▶ What you need to do
Echo the material below from its start through the line with "common name: Common Buckeye", both ends included.

▶ Dataset entries
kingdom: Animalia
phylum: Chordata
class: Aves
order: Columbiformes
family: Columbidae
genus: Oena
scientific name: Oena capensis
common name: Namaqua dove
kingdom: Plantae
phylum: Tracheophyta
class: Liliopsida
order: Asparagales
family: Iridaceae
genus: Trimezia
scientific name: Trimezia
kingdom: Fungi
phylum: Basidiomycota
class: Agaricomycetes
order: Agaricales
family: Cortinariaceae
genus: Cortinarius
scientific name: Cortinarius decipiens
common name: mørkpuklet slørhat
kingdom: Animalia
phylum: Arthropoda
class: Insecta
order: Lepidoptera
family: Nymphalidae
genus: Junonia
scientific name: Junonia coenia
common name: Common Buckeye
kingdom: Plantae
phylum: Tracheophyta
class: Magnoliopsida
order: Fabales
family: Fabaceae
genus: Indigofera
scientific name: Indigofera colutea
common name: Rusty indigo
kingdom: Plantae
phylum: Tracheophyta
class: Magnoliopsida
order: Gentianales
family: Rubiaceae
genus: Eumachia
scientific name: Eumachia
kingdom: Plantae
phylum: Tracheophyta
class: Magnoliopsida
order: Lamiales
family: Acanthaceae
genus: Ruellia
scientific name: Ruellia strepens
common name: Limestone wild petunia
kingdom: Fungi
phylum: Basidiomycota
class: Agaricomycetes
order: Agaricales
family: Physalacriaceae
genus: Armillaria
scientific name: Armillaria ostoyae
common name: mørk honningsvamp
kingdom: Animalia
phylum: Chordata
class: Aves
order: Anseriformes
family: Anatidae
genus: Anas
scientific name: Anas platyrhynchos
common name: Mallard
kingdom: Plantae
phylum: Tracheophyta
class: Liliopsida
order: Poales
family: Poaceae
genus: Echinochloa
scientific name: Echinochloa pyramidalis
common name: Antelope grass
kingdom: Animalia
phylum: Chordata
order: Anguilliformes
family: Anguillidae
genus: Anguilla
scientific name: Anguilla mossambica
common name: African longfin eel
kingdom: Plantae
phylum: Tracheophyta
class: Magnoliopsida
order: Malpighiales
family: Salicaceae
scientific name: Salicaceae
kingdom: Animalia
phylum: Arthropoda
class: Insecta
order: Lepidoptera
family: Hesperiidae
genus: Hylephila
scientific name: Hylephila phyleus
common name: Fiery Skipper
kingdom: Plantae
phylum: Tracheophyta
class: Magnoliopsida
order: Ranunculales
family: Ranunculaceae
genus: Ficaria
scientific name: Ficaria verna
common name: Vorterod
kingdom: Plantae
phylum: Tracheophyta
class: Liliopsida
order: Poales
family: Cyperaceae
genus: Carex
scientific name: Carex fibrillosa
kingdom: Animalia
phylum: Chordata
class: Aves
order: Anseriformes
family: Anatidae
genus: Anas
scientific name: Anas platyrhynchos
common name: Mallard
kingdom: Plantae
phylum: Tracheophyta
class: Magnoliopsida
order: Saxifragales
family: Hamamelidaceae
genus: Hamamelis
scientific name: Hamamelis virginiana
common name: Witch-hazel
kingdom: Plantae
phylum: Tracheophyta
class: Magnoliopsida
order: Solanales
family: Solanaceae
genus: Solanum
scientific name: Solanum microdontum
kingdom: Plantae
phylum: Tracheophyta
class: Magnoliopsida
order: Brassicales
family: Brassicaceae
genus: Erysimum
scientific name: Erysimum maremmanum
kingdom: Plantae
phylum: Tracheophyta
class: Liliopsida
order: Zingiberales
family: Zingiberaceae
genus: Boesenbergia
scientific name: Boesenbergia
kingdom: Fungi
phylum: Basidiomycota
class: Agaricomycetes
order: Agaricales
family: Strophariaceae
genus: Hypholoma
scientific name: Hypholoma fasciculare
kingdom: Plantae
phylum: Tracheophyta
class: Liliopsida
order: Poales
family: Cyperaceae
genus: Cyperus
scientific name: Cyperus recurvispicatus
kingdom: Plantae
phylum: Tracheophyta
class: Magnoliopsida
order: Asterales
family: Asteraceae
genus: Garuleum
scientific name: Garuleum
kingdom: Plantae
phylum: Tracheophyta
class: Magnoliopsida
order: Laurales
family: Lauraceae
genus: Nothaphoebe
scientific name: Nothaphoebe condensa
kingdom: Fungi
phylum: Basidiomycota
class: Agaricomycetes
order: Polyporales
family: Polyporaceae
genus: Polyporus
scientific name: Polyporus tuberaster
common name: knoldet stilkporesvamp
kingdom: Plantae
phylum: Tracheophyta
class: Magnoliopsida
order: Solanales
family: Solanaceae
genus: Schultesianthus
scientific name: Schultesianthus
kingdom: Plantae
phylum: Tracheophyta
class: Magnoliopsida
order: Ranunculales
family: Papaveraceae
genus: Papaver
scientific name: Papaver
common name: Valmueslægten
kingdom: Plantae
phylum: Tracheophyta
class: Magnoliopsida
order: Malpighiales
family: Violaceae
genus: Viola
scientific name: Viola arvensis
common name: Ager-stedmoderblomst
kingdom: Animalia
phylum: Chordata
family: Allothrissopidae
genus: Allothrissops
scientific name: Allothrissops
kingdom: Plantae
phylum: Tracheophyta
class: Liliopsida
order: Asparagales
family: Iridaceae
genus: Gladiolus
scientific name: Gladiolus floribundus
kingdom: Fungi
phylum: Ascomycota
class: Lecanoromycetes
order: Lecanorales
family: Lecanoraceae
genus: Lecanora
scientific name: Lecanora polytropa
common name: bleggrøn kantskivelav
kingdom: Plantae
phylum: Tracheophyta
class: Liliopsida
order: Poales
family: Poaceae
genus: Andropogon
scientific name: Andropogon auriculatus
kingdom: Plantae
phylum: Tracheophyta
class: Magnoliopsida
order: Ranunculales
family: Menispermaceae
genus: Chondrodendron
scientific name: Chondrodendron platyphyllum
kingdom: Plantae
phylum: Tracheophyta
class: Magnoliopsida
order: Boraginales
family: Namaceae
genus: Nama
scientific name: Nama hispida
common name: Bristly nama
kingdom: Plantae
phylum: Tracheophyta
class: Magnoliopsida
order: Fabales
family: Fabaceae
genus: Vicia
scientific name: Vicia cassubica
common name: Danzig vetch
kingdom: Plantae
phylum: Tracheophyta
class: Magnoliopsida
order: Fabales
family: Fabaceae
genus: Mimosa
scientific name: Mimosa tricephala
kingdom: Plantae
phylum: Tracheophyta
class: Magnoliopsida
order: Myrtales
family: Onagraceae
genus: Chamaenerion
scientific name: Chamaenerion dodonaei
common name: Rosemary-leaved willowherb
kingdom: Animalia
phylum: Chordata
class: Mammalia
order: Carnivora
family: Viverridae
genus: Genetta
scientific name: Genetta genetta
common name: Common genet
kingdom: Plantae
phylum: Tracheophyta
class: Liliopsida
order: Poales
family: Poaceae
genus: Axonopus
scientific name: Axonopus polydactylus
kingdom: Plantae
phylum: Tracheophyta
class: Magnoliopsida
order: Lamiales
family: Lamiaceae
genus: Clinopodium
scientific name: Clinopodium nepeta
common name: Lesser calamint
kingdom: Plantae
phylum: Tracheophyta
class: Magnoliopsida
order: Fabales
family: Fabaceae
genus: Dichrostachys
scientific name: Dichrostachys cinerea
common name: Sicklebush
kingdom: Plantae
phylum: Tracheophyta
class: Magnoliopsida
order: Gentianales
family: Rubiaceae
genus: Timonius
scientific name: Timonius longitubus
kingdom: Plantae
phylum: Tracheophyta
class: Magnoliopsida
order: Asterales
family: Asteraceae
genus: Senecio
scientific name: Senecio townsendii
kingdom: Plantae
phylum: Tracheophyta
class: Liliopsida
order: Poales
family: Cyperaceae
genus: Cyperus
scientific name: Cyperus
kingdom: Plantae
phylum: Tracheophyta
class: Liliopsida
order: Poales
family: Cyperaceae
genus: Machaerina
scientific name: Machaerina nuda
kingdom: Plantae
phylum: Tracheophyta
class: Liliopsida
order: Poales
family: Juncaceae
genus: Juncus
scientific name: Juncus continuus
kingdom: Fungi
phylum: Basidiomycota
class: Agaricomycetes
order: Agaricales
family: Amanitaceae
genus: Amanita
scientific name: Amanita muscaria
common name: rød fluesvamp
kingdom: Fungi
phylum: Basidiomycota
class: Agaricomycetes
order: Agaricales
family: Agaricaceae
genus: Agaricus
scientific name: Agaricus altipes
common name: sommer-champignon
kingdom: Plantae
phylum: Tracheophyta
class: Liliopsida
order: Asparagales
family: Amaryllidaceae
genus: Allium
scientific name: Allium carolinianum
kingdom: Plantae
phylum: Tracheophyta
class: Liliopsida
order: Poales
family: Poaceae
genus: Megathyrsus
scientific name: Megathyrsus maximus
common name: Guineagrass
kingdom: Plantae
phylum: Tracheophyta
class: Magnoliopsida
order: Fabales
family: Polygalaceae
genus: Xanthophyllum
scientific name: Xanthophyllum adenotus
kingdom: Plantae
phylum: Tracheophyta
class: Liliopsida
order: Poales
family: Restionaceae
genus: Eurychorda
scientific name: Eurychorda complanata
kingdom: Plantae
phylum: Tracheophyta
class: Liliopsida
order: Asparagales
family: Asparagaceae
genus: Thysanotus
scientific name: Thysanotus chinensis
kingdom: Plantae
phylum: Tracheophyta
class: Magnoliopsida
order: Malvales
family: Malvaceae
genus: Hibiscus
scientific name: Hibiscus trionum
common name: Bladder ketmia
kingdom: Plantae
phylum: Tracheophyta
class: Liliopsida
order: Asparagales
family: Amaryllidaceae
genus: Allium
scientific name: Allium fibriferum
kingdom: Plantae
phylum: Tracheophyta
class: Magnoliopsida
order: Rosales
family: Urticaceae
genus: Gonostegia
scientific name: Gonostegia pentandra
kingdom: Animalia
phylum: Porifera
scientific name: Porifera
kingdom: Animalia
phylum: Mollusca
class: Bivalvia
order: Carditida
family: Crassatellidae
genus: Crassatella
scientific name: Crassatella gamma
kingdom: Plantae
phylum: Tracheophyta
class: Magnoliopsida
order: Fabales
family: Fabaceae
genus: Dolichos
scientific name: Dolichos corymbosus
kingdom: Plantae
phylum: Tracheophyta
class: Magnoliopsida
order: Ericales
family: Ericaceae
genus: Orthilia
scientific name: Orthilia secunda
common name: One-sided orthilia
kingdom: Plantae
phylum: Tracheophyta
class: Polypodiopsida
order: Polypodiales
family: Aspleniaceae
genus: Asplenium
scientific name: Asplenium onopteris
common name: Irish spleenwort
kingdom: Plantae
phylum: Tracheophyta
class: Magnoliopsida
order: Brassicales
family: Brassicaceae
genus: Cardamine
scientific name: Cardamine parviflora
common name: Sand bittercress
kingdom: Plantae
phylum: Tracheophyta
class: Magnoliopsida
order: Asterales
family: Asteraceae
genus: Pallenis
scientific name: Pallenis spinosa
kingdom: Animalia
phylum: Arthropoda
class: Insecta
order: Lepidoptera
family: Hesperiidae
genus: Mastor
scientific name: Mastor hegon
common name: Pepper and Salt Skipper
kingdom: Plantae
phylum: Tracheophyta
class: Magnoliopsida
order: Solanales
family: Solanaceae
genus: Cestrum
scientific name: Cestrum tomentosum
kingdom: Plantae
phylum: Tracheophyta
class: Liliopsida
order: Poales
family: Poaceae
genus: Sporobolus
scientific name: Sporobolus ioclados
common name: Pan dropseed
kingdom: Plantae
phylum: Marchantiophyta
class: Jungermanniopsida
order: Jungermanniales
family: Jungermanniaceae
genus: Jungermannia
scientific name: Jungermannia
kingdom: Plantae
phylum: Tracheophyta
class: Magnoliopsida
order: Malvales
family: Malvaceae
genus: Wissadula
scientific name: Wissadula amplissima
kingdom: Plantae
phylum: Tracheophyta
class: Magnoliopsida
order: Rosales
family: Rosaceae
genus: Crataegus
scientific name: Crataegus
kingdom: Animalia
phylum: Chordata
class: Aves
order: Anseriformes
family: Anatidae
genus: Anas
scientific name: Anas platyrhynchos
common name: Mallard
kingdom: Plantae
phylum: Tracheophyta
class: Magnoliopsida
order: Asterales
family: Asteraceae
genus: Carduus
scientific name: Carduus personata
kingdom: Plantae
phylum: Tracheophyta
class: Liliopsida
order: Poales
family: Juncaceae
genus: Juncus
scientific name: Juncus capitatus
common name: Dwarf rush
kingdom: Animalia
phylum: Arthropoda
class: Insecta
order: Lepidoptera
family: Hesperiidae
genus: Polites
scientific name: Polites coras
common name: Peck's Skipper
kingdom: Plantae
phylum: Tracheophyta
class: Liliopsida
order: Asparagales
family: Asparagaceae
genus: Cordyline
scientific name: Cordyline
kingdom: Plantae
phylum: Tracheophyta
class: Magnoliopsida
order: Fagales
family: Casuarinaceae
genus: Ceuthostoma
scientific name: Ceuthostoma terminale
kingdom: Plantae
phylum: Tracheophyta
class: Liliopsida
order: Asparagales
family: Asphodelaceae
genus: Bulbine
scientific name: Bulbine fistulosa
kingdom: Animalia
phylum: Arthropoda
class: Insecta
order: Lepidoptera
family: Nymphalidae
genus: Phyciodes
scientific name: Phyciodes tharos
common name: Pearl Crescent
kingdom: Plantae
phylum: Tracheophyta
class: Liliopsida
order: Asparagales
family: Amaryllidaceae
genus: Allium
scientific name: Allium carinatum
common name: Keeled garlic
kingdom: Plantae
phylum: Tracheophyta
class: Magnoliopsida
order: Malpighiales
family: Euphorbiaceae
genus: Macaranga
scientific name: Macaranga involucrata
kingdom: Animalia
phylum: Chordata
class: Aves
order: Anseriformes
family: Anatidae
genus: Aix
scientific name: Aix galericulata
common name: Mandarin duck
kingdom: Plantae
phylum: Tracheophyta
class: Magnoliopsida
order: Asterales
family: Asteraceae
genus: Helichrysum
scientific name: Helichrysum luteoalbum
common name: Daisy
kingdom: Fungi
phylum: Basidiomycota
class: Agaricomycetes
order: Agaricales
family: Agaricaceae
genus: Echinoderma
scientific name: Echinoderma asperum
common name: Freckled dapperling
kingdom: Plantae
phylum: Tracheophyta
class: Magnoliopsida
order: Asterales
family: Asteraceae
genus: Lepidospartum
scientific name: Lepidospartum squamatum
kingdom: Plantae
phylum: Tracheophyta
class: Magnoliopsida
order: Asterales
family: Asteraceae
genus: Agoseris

▶ Problem solution
kingdom: Animalia
phylum: Chordata
class: Aves
order: Columbiformes
family: Columbidae
genus: Oena
scientific name: Oena capensis
common name: Namaqua dove
kingdom: Plantae
phylum: Tracheophyta
class: Liliopsida
order: Asparagales
family: Iridaceae
genus: Trimezia
scientific name: Trimezia
kingdom: Fungi
phylum: Basidiomycota
class: Agaricomycetes
order: Agaricales
family: Cortinariaceae
genus: Cortinarius
scientific name: Cortinarius decipiens
common name: mørkpuklet slørhat
kingdom: Animalia
phylum: Arthropoda
class: Insecta
order: Lepidoptera
family: Nymphalidae
genus: Junonia
scientific name: Junonia coenia
common name: Common Buckeye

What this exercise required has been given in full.